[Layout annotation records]
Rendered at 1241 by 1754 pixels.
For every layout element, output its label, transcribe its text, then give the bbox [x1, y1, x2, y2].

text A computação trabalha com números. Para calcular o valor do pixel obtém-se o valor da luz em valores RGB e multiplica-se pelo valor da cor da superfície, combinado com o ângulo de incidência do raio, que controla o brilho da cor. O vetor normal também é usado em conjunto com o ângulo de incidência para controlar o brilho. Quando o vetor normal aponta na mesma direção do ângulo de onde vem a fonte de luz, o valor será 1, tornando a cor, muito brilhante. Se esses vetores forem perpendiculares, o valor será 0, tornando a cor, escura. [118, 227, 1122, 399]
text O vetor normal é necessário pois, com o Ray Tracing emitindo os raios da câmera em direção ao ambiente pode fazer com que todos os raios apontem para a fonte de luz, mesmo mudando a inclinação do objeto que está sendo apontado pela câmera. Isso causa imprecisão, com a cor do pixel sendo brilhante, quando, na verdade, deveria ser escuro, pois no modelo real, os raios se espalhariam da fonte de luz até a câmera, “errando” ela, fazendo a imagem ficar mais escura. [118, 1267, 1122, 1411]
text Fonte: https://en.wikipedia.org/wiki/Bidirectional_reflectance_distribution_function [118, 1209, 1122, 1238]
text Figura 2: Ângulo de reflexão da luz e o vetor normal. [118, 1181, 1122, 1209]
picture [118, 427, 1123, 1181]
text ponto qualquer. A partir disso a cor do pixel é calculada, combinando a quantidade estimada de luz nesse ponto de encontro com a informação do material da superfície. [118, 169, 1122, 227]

## PROBLEM DESCRIPTION
Print every line of the items above again, character for character and with no changes.

## ANSWER FOR THIS EXERCISE
Rendered at 1241 by 1754 pixels.
For every layout element, output its label, transcribe its text, then give the bbox [x1, y1, x2, y2].

text A computação trabalha com números. Para calcular o valor do pixel obtém-se o valor da luz em valores RGB e multiplica-se pelo valor da cor da superfície, combinado com o ângulo de incidência do raio, que controla o brilho da cor. O vetor normal também é usado em conjunto com o ângulo de incidência para controlar o brilho. Quando o vetor normal aponta na mesma direção do ângulo de onde vem a fonte de luz, o valor será 1, tornando a cor, muito brilhante. Se esses vetores forem perpendiculares, o valor será 0, tornando a cor, escura. [118, 227, 1122, 399]
text O vetor normal é necessário pois, com o Ray Tracing emitindo os raios da câmera em direção ao ambiente pode fazer com que todos os raios apontem para a fonte de luz, mesmo mudando a inclinação do objeto que está sendo apontado pela câmera. Isso causa imprecisão, com a cor do pixel sendo brilhante, quando, na verdade, deveria ser escuro, pois no modelo real, os raios se espalhariam da fonte de luz até a câmera, “errando” ela, fazendo a imagem ficar mais escura. [118, 1267, 1122, 1411]
text Fonte: https://en.wikipedia.org/wiki/Bidirectional_reflectance_distribution_function [118, 1209, 1122, 1238]
text Figura 2: Ângulo de reflexão da luz e o vetor normal. [118, 1181, 1122, 1209]
picture [118, 427, 1123, 1181]
text ponto qualquer. A partir disso a cor do pixel é calculada, combinando a quantidade estimada de luz nesse ponto de encontro com a informação do material da superfície. [118, 169, 1122, 227]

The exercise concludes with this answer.